Interleukin and interferon
To elucidate the unclear mechanisms underlying neovascularization that accompanies certain chronic immune/inflammatory disorders, the effects of interferon molecules on endothelial cell (EC) growth in vitro and angiogenesis in vivo have been studied studied. Interferons (IFNs) have established antitumor and antiangiogenic actions; however, the mechanism underlying these effects is species specific and not yet clear. IFN-α has the ability to decrease the transcription of VEGF gene expression through an Sp1- and/or Sp3-dependent inhibition of VEGF promoter activity in vitro (von Marschall et al., 2003). In vivo studies demonstrated that the antitumor effect of recombinant IFN-β may be mediated, at least in part, via angiogenesis inhibition rather than antiproliferative activity (Hong et al., 2000) and that IFNα and retinoic acid have remarkably synergistic antiangiogenic effects able to inhibit both the growth and the neovascularization of head and neck squamous cell carcinoma injected into the floor of the mouth of nude mice (Lingen et al., 1998). Other in vivo studies evidenced that mice treated with rat antibody raised against murine IFN-γ results in neutralizing the antiangiogenic effect of murine interleukin-12 (IL-12) (Majewski et al., 1996). This phenomenon indicates that IFN-γ is a mediator of the antiangiogenic effect of IL-12 and that the mechanism of antitumor action of IL-12 may depend not only on the immunostimulatory activity of this cytokine but also on its effect on tumor cell-induced angiogenesis.

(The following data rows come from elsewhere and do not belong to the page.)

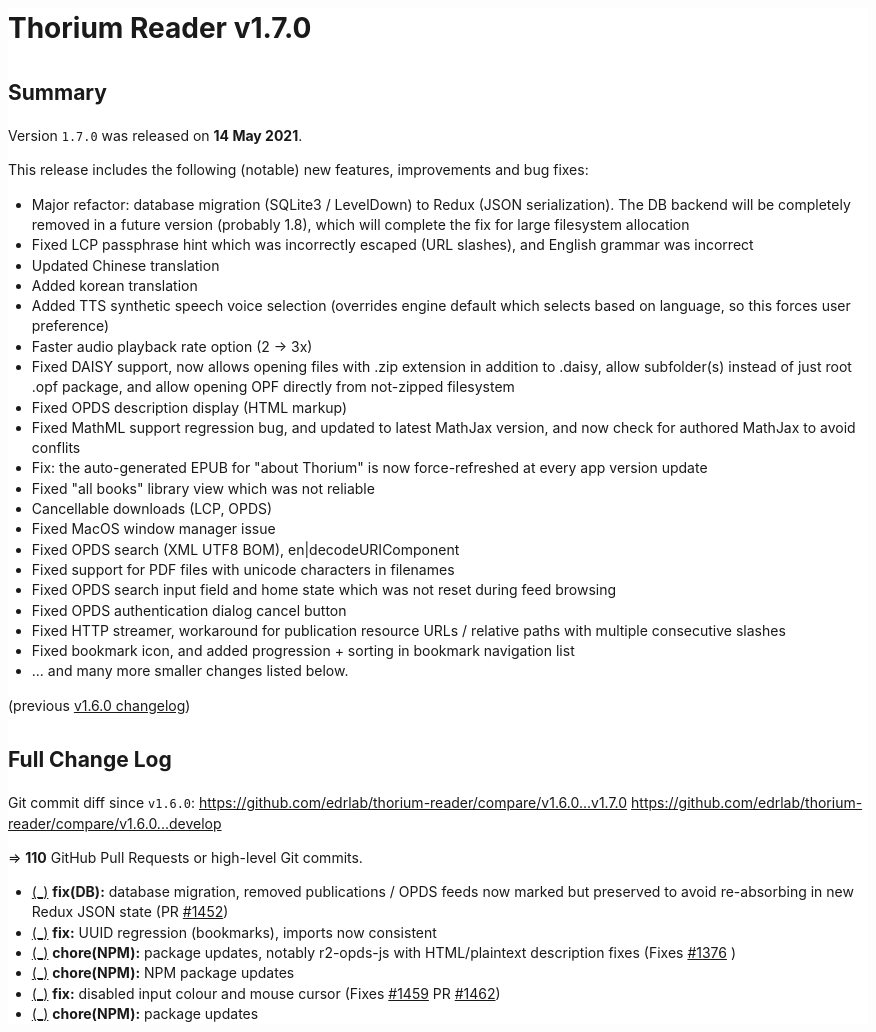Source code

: # Thorium Reader v1.7.0

## Summary

Version `1.7.0` was released on **14 May 2021**.

This release includes the following (notable) new features, improvements and bug fixes:

* Major refactor: database migration (SQLite3 / LevelDown) to Redux (JSON serialization). The DB backend will be completely removed in a future version (probably 1.8), which will complete the fix for large filesystem allocation
* Fixed LCP passphrase hint which was incorrectly escaped (URL slashes), and English grammar was incorrect
* Updated Chinese translation
* Added korean translation
* Added TTS synthetic speech voice selection (overrides engine default which selects based on language, so this forces user preference)
* Faster audio playback rate option (2 -> 3x)
* Fixed DAISY support, now allows opening files with .zip extension in addition to .daisy, allow subfolder(s) instead of just root .opf package, and allow opening OPF directly from not-zipped filesystem
* Fixed OPDS description display (HTML markup)
* Fixed MathML support regression bug, and updated to latest MathJax version, and now check for authored MathJax to avoid conflits
* Fix: the auto-generated EPUB for "about Thorium" is now force-refreshed at every app version update
* Fixed "all books" library view which was not reliable
* Cancellable downloads (LCP, OPDS)
* Fixed MacOS window manager issue
* Fixed OPDS search (XML UTF8 BOM), en|decodeURIComponent
* Fixed support for PDF files with unicode characters in filenames
* Fixed OPDS search input field and home state which was not reset during feed browsing
* Fixed OPDS authentication dialog cancel button
* Fixed HTTP streamer, workaround for publication resource URLs / relative paths with multiple consecutive slashes
* Fixed bookmark icon, and added progression + sorting in bookmark navigation list
* ... and many more smaller changes listed below.

(previous [v1.6.0 changelog](./CHANGELOG-v1.6.0.md))

## Full Change Log

Git commit diff since `v1.6.0`:
https://github.com/edrlab/thorium-reader/compare/v1.6.0...v1.7.0
https://github.com/edrlab/thorium-reader/compare/v1.6.0...develop

=> **110** GitHub Pull Requests or high-level Git commits.

* [(_)](https://github.com/edrlab/thorium-reader/commit/1a63c2fc6ee5b6a52a94af3a413643dbb3e802aa) __fix(DB):__ database migration, removed publications / OPDS feeds now marked but preserved to avoid re-absorbing in new Redux JSON state (PR [#1452](https://github.com/edrlab/thorium-reader/pull/1452))
* [(_)](https://github.com/edrlab/thorium-reader/commit/9e74b830091662d8218f86065e8fb36a5a9256d2) __fix:__ UUID regression (bookmarks), imports now consistent
* [(_)](https://github.com/edrlab/thorium-reader/commit/e07c02eaa33965d67da5fd7c9a285e46bbd6be77) __chore(NPM):__ package updates, notably r2-opds-js with HTML/plaintext description fixes (Fixes [#1376](https://github.com/edrlab/thorium-reader/issues/1376) )
* [(_)](https://github.com/edrlab/thorium-reader/commit/ca6cef307ec93ea932cb7764218fb1e362dced7e) __chore(NPM):__ NPM package updates
* [(_)](https://github.com/edrlab/thorium-reader/commit/86b98512ace7a9a642c7eec7985665487f1341ca) __fix:__ disabled input colour and mouse cursor (Fixes [#1459](https://github.com/edrlab/thorium-reader/issues/1459) PR [#1462](https://github.com/edrlab/thorium-reader/pull/1462))
* [(_)](https://github.com/edrlab/thorium-reader/commit/88d061f9a720c451dc940cceca0d5a695adddeed) __chore(NPM):__ package updates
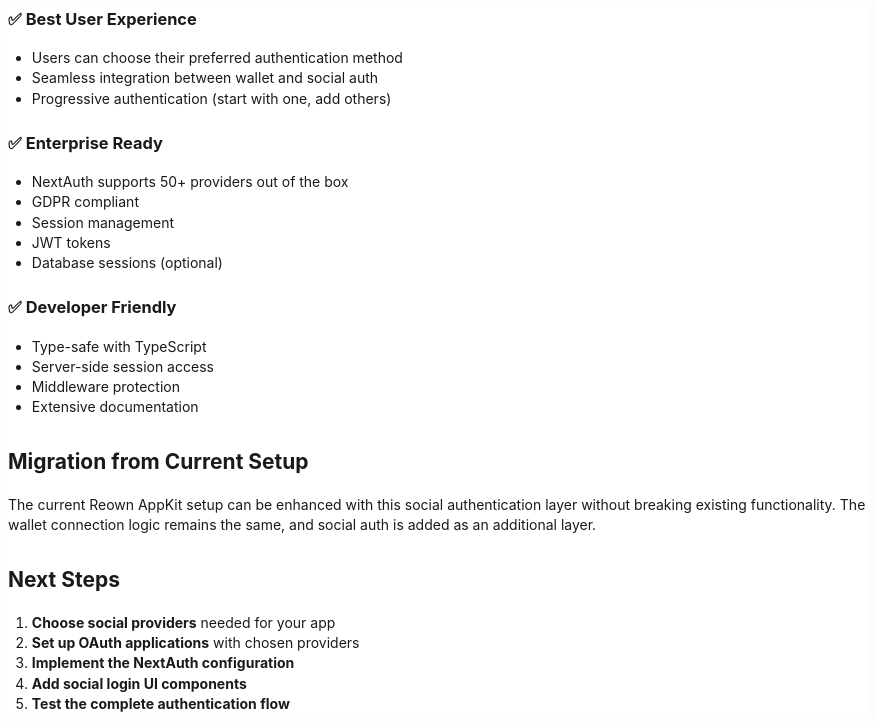 ### ✅ **Best User Experience**
- Users can choose their preferred authentication method
- Seamless integration between wallet and social auth
- Progressive authentication (start with one, add others)

### ✅ **Enterprise Ready**
- NextAuth supports 50+ providers out of the box
- GDPR compliant
- Session management
- JWT tokens
- Database sessions (optional)

### ✅ **Developer Friendly**
- Type-safe with TypeScript
- Server-side session access
- Middleware protection
- Extensive documentation

## Migration from Current Setup

The current Reown AppKit setup can be enhanced with this social authentication layer without breaking existing functionality. The wallet connection logic remains the same, and social auth is added as an additional layer.

## Next Steps

1. **Choose social providers** needed for your app
2. **Set up OAuth applications** with chosen providers
3. **Implement the NextAuth configuration**
4. **Add social login UI components**
5. **Test the complete authentication flow**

The ability to mount an angiogenic response is likely present in all tissues, and stimulation of endothelial cells by any one of a wide variety of factors initiates a cascade of events leading to angiogenesis. In most tissues, the overall lack of angiogenesis in physiological situations results from the balance of a complex multifactorial system constituted by stimulators and inhibitors of angiogenesis. An imbalance in any one of these proteins may lead to a switch toward an angiogenetic phenotype. Owing to the multitude of angiogenetic signals triggered by tumor cells, it is unlikely that a straightforward inhibition of angiogenic stimuli will be effective as an approach to anticancer therapy. Although many studies in animal models, as well as some human clinical trials, have proven that effective inhibition of a single step in the angiogenetic cascade would be able to somehow suppress angiogenesis, we are still far from a complete understanding of those mechanisms that could possibly lead to fulfill the expectation that an effective inhibitor of a single key step in this cascade would be able to completely suppress angiogenesis and therefore tumor growth.